SembMarine's net order book was about $1.4 billion at the end of June, down from $1.7 billion at the end of 2019. "While we have yet to announce significant new orders this year, we have resumed discussions on several project opportunities," Wong said.
With the relaxation of COVID-19 measures in Singapore in June, production activities have gradually resumed, but SembMarine has been cutting its workforce. Wong has volunteered to take a 50 percent pay cut, and senior management will take a 15 percent salary reduction; middle management will take a 10 percent cut. All other employees in Singapore and overseas will take a five percent pay cut.
Last month, Sembcorp Marine announced plans for a de-merger separating its business from Sembcorp Industries, a conglomerate with interests in power generation and urban development. It has also launched a $1.5 billion recapitalization plan centered on a debt-for-equity swap; the transaction will leave the Singaporean government's main holding company, Temasek, with a 29 percent stake in SembMarine.
Keppel wins new business
Last week, competing Singaporean rig builder Keppel Offshore & Marine announced that it has won two contracts worth a combined value of about $52 million. Singapore based Modec Offshore Productions Systems (Singapore), which provides floating solutions for the offshore oil and gas industry awarded the contract.
In Singapore, Keppel Shipyard will fabricate, complete and integrate the topside modules and mooring support structure for a floating production storage and offloading vessel.
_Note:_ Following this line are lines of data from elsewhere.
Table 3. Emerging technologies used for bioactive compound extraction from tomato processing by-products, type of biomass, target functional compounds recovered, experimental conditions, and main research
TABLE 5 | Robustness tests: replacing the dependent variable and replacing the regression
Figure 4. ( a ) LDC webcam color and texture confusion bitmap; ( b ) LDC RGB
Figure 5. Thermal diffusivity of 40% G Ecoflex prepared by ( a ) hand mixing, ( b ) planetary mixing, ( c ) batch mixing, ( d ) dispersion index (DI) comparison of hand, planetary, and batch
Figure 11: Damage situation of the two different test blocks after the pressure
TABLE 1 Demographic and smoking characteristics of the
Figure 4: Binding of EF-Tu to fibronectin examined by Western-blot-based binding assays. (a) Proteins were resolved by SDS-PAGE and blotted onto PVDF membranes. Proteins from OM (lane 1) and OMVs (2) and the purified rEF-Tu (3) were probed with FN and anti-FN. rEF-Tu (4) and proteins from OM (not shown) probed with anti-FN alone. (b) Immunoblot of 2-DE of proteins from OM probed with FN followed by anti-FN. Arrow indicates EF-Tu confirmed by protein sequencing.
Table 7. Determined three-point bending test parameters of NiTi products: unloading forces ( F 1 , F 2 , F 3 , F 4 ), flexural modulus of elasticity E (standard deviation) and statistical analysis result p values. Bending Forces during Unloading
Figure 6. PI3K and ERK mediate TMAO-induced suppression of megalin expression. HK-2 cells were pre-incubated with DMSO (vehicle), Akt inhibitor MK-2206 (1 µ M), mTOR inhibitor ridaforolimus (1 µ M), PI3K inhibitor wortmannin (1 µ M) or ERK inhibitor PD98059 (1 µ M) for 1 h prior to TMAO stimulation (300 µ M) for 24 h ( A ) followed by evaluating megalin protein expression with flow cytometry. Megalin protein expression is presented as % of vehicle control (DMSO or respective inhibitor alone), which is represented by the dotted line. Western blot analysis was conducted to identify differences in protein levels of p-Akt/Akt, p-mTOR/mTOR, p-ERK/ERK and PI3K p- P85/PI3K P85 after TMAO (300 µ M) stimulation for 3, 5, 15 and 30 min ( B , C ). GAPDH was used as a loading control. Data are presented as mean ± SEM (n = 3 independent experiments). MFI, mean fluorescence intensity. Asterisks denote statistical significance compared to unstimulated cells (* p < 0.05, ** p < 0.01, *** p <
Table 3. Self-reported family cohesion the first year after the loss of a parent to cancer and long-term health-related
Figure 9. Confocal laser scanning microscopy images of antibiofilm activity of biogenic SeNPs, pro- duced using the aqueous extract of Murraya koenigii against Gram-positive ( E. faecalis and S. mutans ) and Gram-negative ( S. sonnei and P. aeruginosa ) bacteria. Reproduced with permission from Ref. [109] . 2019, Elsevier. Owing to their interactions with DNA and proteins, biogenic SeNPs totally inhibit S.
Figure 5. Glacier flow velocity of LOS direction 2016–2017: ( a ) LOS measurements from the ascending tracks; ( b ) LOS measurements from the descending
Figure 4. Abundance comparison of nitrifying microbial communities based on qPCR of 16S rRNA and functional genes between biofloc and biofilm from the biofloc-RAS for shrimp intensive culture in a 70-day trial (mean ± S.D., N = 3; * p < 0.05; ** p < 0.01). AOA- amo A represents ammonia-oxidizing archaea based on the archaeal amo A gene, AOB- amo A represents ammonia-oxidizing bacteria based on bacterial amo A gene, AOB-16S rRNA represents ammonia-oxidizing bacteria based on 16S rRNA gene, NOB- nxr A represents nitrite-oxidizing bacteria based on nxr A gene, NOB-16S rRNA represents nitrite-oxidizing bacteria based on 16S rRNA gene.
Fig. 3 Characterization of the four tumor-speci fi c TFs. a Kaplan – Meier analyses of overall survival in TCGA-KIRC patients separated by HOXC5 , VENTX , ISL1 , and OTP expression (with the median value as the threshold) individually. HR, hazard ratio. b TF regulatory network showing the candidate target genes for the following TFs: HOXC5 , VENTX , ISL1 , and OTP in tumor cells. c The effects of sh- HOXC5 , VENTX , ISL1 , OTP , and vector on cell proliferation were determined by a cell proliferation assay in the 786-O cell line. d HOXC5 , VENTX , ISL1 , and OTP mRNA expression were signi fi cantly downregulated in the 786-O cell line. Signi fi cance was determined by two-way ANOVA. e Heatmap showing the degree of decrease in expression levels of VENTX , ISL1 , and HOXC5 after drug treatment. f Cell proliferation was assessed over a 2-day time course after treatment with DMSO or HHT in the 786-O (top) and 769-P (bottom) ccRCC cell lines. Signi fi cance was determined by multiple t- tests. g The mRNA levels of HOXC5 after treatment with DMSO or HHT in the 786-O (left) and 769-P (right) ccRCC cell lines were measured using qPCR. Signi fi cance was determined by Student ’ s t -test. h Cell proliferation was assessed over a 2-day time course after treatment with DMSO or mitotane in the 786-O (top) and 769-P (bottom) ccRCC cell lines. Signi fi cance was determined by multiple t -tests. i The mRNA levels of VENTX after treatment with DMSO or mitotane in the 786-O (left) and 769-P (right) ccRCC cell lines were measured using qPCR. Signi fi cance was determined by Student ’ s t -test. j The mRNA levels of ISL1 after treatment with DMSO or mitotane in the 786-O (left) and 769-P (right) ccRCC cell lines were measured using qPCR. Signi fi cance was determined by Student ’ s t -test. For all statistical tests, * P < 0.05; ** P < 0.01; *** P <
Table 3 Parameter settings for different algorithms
This vessel which will be fabricated in Singapore by Keppel Shipyard and will have the capacity to process 90,000 barrels of oil per day. Delivery is scheduled for the second quarter of 2021.
In Brazil, Keppel O&M's BrasFELS shipyard was awarded a topside fabrication contract for an FPSO for the Buzios field in the Santos Basin, off the coast of Rio de Janeiro. Work on the vessel is expected to start in the third quarter of this year at the BrasFELS shipyard in Angra dos Reis, with delivery scheduled for the fourth quarter of next year. It will be capable of processing 150,000 barrels of oil per day.
Not all of Keppel's news has been good: it also faces an effort by UK-based rig operator Awilco Drilling to end the construction contract for a $425 million semisub, the future Nordic Winter. Awilco -which had been struggling to make its next installment payment for the rig - alleges that Keppel breached its contract, allowing Awilco to avoid further payments and claim a refund of $54 million. Keppel denies Awilco's allegations and has cautioned that it could seek further compensation if Awilco fails to pay its next installment.